When, eight years ago, Sean Michael Cloney, 22, a Roman Catholic farmer, married Sheila Kelly, 22, Protestant, in London, she made the usual agreement imposed by the Catholic Church on mixed marriages: the children would be brought up as Catholics. Sean brought Sheila back to his big brown farmhouse called Dungulph Castle, a 600-year-old rebuilt Norman mansion in the southern county of Wexford, two miles from the village of Fethard-on-the-Sea (pop. 107).
Unphair to Protestants. One day last April, while Sean worked in his fields, Sheila bundled their two children into the car and drove off. Later, a Belfast barrister turned up at Dungulph Castle with Sheila's terms for coming back: Cloney must sell the farm, move to Canada or Australia, agree to let the children be raised as Protestants. Cloney got a conditional order for a writ of habeas corpus for his children's return, and waited.
The Roman Catholic majority in Fethard-on-the-Sea did not wait. Toward the end of May an anonymous letter appeared in the Dublin Irish Times: "I wonder is your paper aware of the trouble and worry which is being suffered by the Protestant people of Fethard as a result of this case. They are being ostracized, their shops (two of them) are completely boycotted, their children without a school. The teacher of the Protestant school is a Roman Catholic and was threatened with stoning if she continued to teach."

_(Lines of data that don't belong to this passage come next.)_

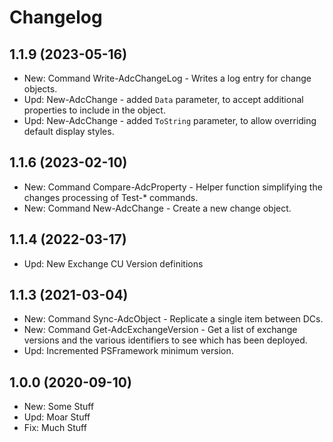 ﻿# Changelog

## 1.1.9 (2023-05-16)

- New: Command Write-AdcChangeLog - Writes a log entry for change objects.
- Upd: New-AdcChange - added `Data` parameter, to accept additional properties to include in the object.
- Upd: New-AdcChange - added `ToString` parameter, to allow overriding default display styles.

## 1.1.6 (2023-02-10)

- New: Command Compare-AdcProperty - Helper function simplifying the changes processing of Test-* commands.
- New: Command New-AdcChange - Create a new change object.

## 1.1.4 (2022-03-17)

- Upd: New Exchange CU Version definitions

## 1.1.3 (2021-03-04)

- New: Command Sync-AdcObject - Replicate a single item between DCs.
- New: Command Get-AdcExchangeVersion - Get a list of exchange versions and the various identifiers to see which has been deployed.
- Upd: Incremented PSFramework minimum version.

## 1.0.0 (2020-09-10)

- New: Some Stuff
- Upd: Moar Stuff
- Fix: Much Stuff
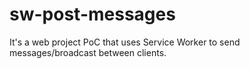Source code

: # sw-post-messages
It's a web project PoC  that uses Service Worker to send messages/broadcast between clients.
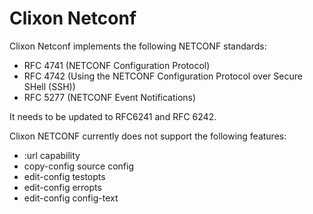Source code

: # Clixon Netconf

Clixon Netconf implements the following NETCONF standards:
- RFC 4741 (NETCONF Configuration Protocol)
- RFC 4742 (Using the NETCONF Configuration Protocol over Secure SHell (SSH))
- RFC 5277 (NETCONF Event Notifications)

It needs to be updated to RFC6241 and RFC 6242. 

Clixon NETCONF currently does not support the following features:

- :url capability
- copy-config source config
- edit-config testopts 
- edit-config erropts
- edit-config config-text
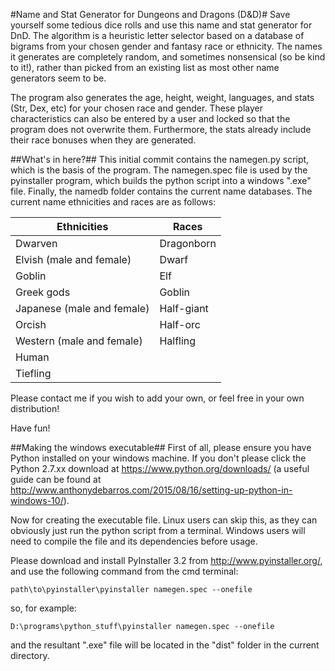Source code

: #Name and Stat Generator for Dungeons and Dragons (D&D)#
Save yourself some tedious dice rolls and use this name and stat generator for DnD. The algorithm is a heuristic letter selector based on a database of bigrams from your chosen gender and fantasy race or ethnicity. The names it generates are completely random, and sometimes nonsensical (so be kind to it!), rather than picked from an existing list as most other name generators seem to be. 

The program also generates the age, height, weight, languages, and stats (Str, Dex, etc) for your chosen race and gender. These player characteristics can also be entered by a user and locked so that the program does not overwrite them. Furthermore, the stats already include their race bonuses when they are generated.

##What's in here?##
This initial commit contains the namegen.py script, which is the basis of the program. The namegen.spec file is used by the pyinstaller program, which builds the python script into a windows ".exe" file. Finally, the namedb folder contains the current name databases. The current name ethnicities and races are as follows:

Ethnicities  | Races
------------- | -------------
Dwarven  | Dragonborn
Elvish (male and female)  | Dwarf
Goblin | Elf
Greek gods | Goblin
Japanese (male and female) | Half-giant
Orcish | Half-orc
Western (male and female) | Halfling
 | Human
 | Tiefling

Please contact me if you wish to add your own, or feel free in your own distribution! 

Have fun!

##Making the windows executable##
First of all, please ensure you have Python installed on your windows machine. If you don't please click the Python 2.7.xx download at https://www.python.org/downloads/ (a useful guide can be found at http://www.anthonydebarros.com/2015/08/16/setting-up-python-in-windows-10/).

Now for creating the executable file. Linux users can skip this, as they can obviously just run the python script from a terminal. Windows users will need to compile the file and its dependencies before usage.

Please download and install PyInstaller 3.2 from http://www.pyinstaller.org/, and use the following command from the cmd terminal:

`path\to\pyinstaller\pyinstaller namegen.spec --onefile`

so, for example:

`D:\programs\python_stuff\pyinstaller namegen.spec --onefile`

and the resultant ".exe" file will be located in the "dist" folder in the current directory.
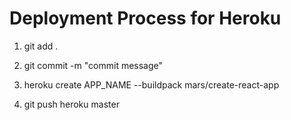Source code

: # Deployment Process for Heroku

1. git add .

2. git commit -m "commit message"

3. heroku create APP_NAME --buildpack mars/create-react-app

4. git push heroku master
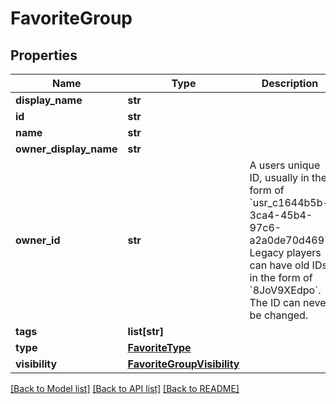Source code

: # FavoriteGroup


## Properties
Name | Type | Description | Notes
------------ | ------------- | ------------- | -------------
**display_name** | **str** |  | 
**id** | **str** |  | 
**name** | **str** |  | 
**owner_display_name** | **str** |  | 
**owner_id** | **str** | A users unique ID, usually in the form of &#x60;usr_c1644b5b-3ca4-45b4-97c6-a2a0de70d469&#x60;. Legacy players can have old IDs in the form of &#x60;8JoV9XEdpo&#x60;. The ID can never be changed. | 
**tags** | **list[str]** |  | 
**type** | [**FavoriteType**](FavoriteType.md) |  | 
**visibility** | [**FavoriteGroupVisibility**](FavoriteGroupVisibility.md) |  | 

[[Back to Model list]](../README.md#documentation-for-models) [[Back to API list]](../README.md#documentation-for-api-endpoints) [[Back to README]](../README.md)


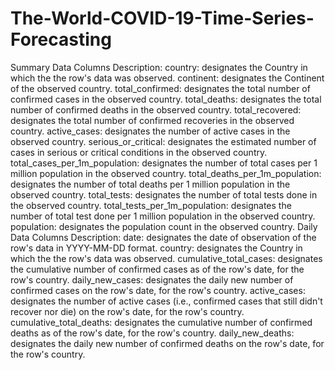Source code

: # The-World-COVID-19-Time-Series-Forecasting
Summary Data Columns Description:
country: designates the Country in which the the row's data was observed.
continent: designates the Continent of the observed country.
total_confirmed: designates the total number of confirmed cases in the observed country.
total_deaths: designates the total number of confirmed deaths in the observed country.
total_recovered: designates the total number of confirmed recoveries in the observed country.
active_cases: designates the number of active cases in the observed country.
serious_or_critical: designates the estimated number of cases in serious or critical conditions in the observed country.
total_cases_per_1m_population: designates the number of total cases per 1 million population in the observed country.
total_deaths_per_1m_population: designates the number of total deaths per 1 million population in the observed country.
total_tests: designates the number of total tests done in the observed country.
total_tests_per_1m_population: designates the number of total test done per 1 million population in the observed country.
population: designates the population count in the observed country.
Daily Data Columns Description:
date: designates the date of observation of the row's data in YYYY-MM-DD format.
country: designates the Country in which the the row's data was observed.
cumulative_total_cases: designates the cumulative number of confirmed cases as of the row's date, for the row's country.
daily_new_cases: designates the daily new number of confirmed cases on the row's date, for the row's country.
active_cases: designates the number of active cases (i.e., confirmed cases that still didn't recover nor die) on the row's date, for the row's country.
cumulative_total_deaths: designates the cumulative number of confirmed deaths as of the row's date, for the row's country.
daily_new_deaths: designates the daily new number of confirmed deaths on the row's date, for the row's country.
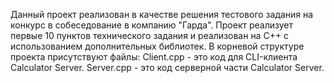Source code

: Данный проект реализован в качестве решения тестового задания на конкурс в собеседование в компанию "Гарда".
Проект реализует первые 10 пунктов технического задания и реализован на C++ с использованием дополнительных библиотек.
В корневой структуре проекта присутствуют файлы:
Client.cpp - это код для CLI-клиента Calculator Server.
Server.cpp - это код серверной части Calculator Server.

Within a few weeks a fine Irish uproar was under way. Church of Ireland Bishop John Percy Phair journeyed from Kilkenny to Fethard to comfort the Protestant flock of 25 and advised them to meet their Catholic boycotters with "smiling faces" ("Fethard unphair to Protestants" punned the press). Letters flooded the newspapers with suggestions, e.g., all Ireland's Protestants should buy from Leslie Gardner's hardware shop and Betty Cooper's news agency-grocery in Fethard. Northern Ireland Unionists urged the government to start a fund for the boycotted Protestants, and a group of Belfast aircraft workers raised $400 in a cap collection.
Some Catholic laymen urged the hierarchy to come out against Fethard's fethardism. Replied Galway's Bishop Michael Browne: "Non-Catholics do not protest against the crime of conspiring to steal the children of a Catholic father, but they try to make political capital when a Catholic people make a peaceful and moderate protest." Even the venerable Taoiseach Catholic, Eamon de Valera, leaped into the Donnybrook: fethardism, he declared, is "ill-conceived, ill-considered and futile."
Peace? Back at the village, Farmer Sean Cloney was having a worse time of it than ever. Insisting that Fethard's Protestants had had nothing to do with his wife's departure, he had continued to patronize their shops and services, found himself shunned by many villagers as a result.
But even the most intransigent fethardist could see that something had to give. Last week Sheila Cloney's father, Thomas Kelly (a Protestant farmer and cattle dealer who lives half a mile outside Fethard), met in Dublin with a representative of the Catholics of Fethard-on-the-Sea. Kelly agreed to do all he could to find the Cloney children and restore them to their father, and the two men released a statement that all Ireland interpreted as a treaty of peace. As a reporter for the Irish Times put it: "There was no rejoicing in Fethard-on-the-Sea yesterday, but there was a new air of hope in the village. Obviously, however, [the boycott] will not disappear as though by the wave of a magic wand."
*From Captain Charles B. Boycott, a ruthless and grasping land agent of County Mayo who was humbled by the first "boycott" organized by the Irish National Land League in 1880.